Today, none of the existing therapies including bevacizumab (Avastin®; Genentech), pemetrexed (Alimta®; Eli Lilly and Company) and erlotinib (Tarceva®; Genentech) are able to offer an all-encompassing solution, creating a large unmet need.
Ovarian cancer accounts, according to the American cancer Society, for about 3% of cancers among women, but it causes more deaths than any other cancer of the female reproductive system. It ranks as the ninth most common cancer in women.
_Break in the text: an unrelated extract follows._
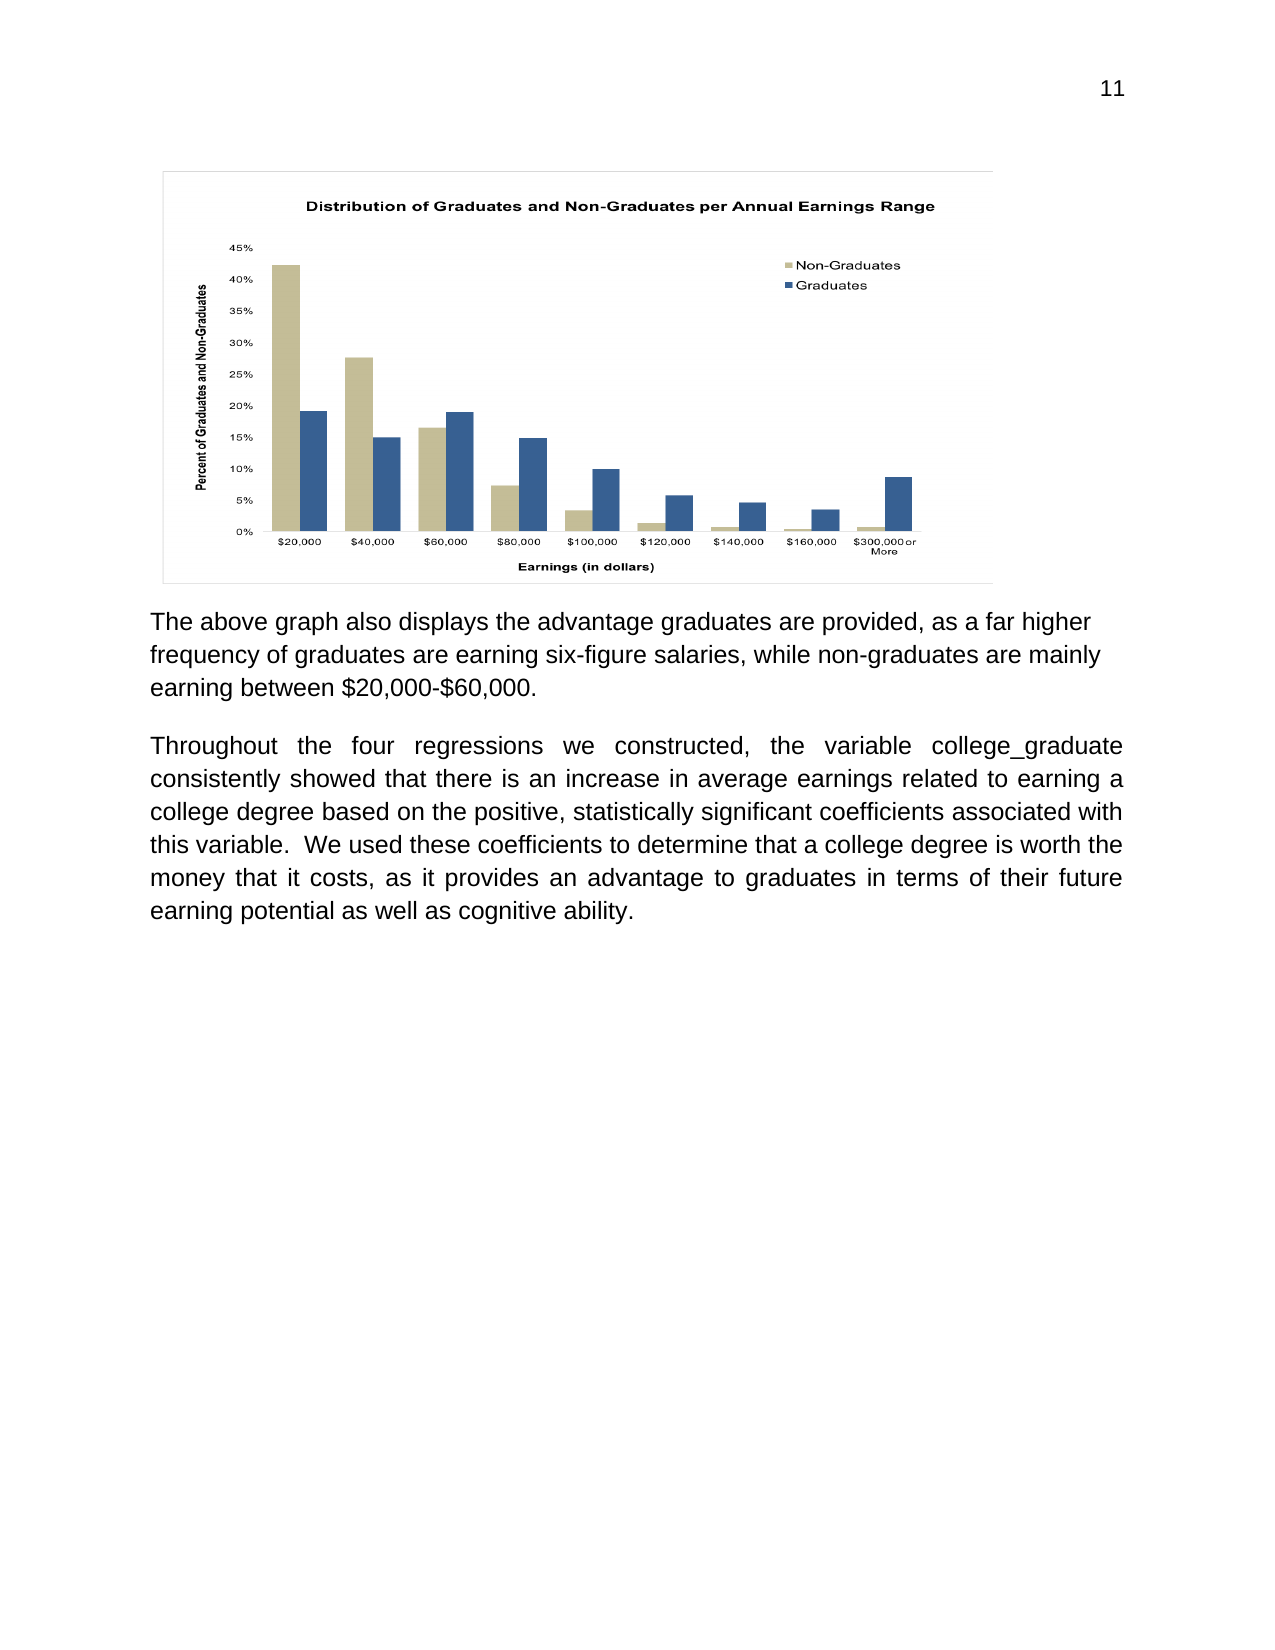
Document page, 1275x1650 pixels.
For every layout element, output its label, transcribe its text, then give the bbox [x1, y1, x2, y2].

picture [162, 171, 993, 584]
text Throughout the four regressions we constructed, the variable college_graduate consistently showed that there is an increase in average earnings related to earning a college degree based on the positive, statistically significant coefficients associated with this variable. We used these coefficients to determine that a college degree is worth the money that it costs, as it provides an advantage to graduates in terms of their future earning potential as well as cognitive ability. [150, 731, 1125, 924]
text The above graph also displays the advantage graduates are provided, as a far higher frequency of graduates are earning six-figure salaries, while non-graduates are mainly earning between $20,000-$60,000. [150, 150, 1125, 701]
With the existing therapeutics, however, the overall five-year survival rate of ovarian cancer patients is only 44%.
Investigational New Drug
AbGn-108, which is currently in early IND-enabling stage of development, provides a superb opportunity for the treatment of these two deadly cancers.
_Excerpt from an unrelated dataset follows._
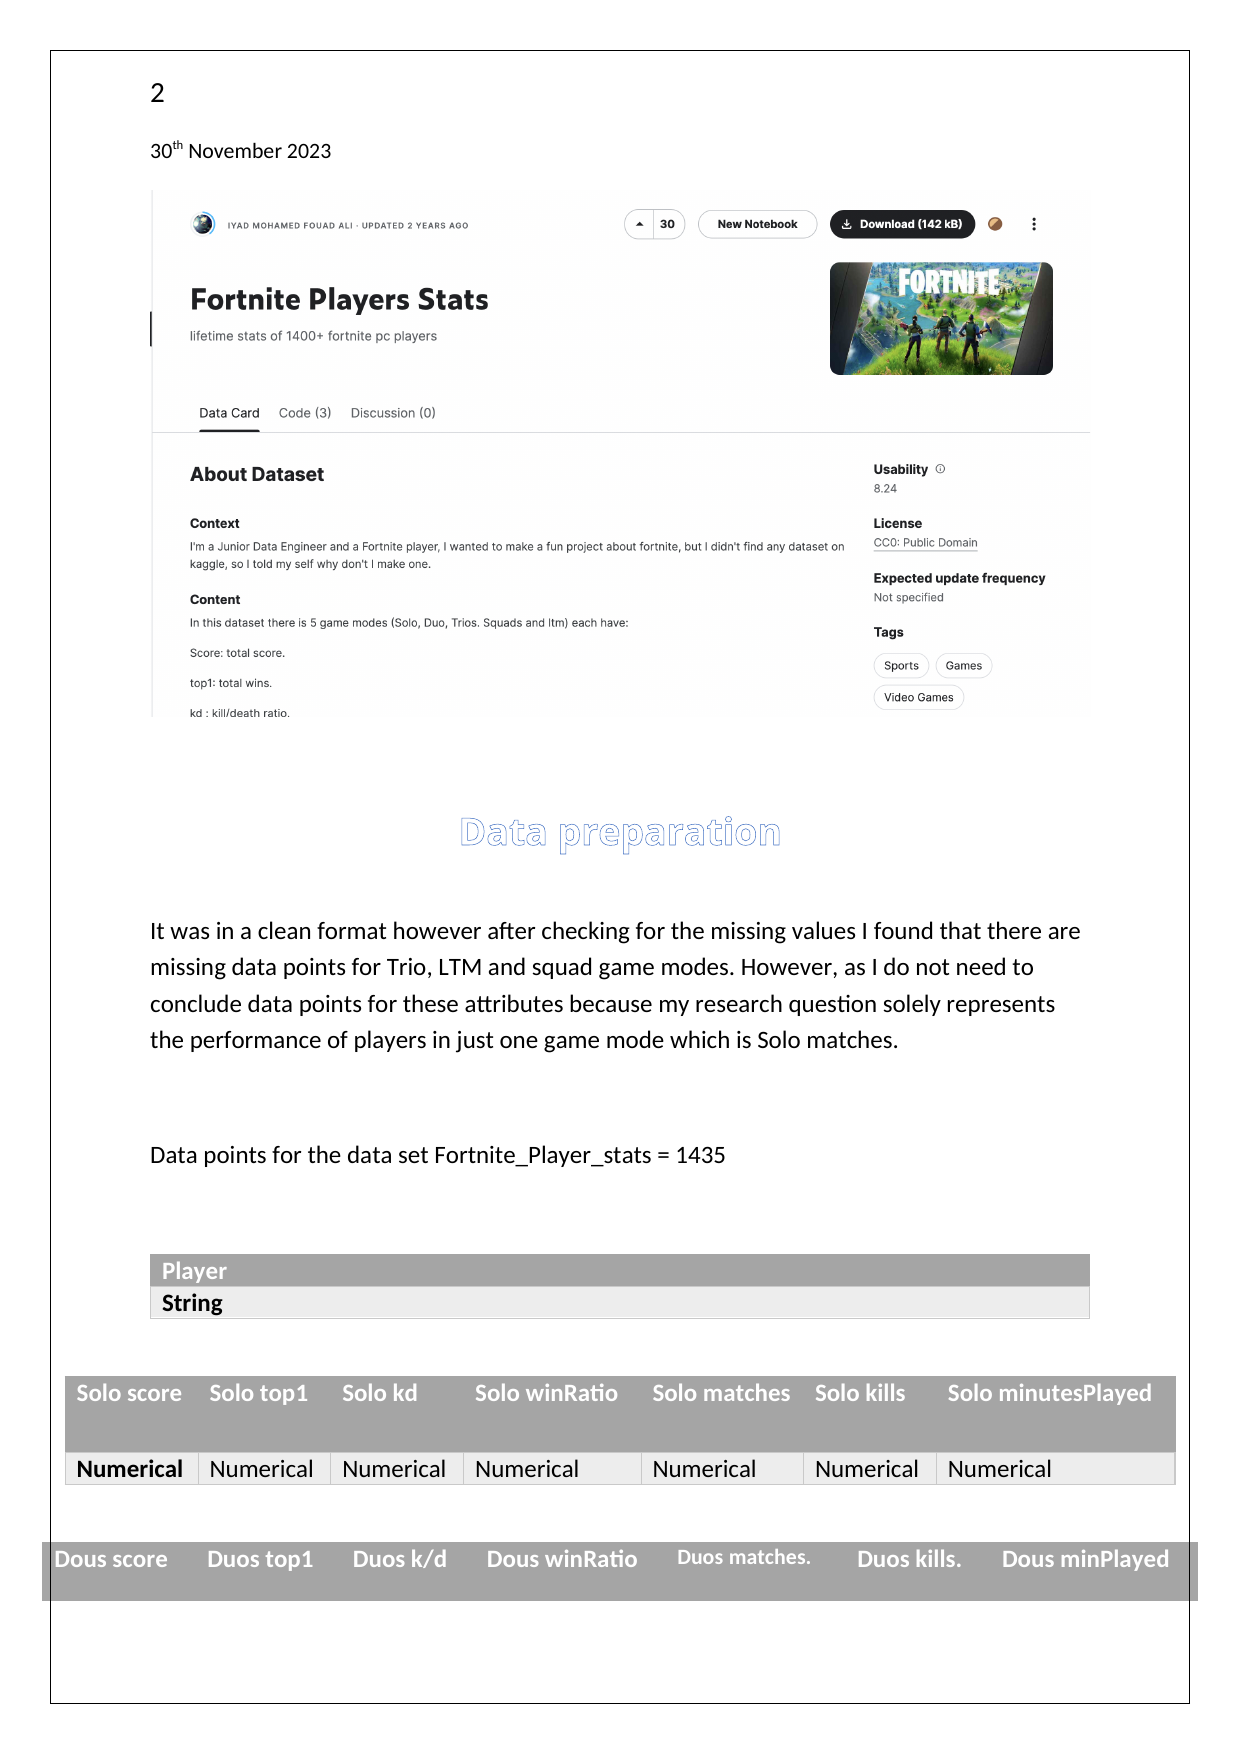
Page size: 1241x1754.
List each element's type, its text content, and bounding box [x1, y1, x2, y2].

Although chemotherapy still plays a major role in the treatment of patients with advanced ovarian cancer, with platinum-based therapies being the mainstay of first-line treatment, most patients with advanced disease at diagnosis will have recurrence of their disease within 5 years.
Other biologics including naked antibody and a small molecule drug conjugate, targeting the same tumor-associated antigens as AbGn-108 have previously been evaluated in clinical trials, but stopped due to insufficient efficacy. As the similar development advantage shown in other xenograft antitumor studies, in clinical studies AbGn-108 was much more potent and efficacious than its related reference ADC.
AbGn-108 is a best-in-class antibody-drug conjugate designed to treat current therapy-resistant populations who have a very poor outcome with the existing medicine and needs for new treatment options.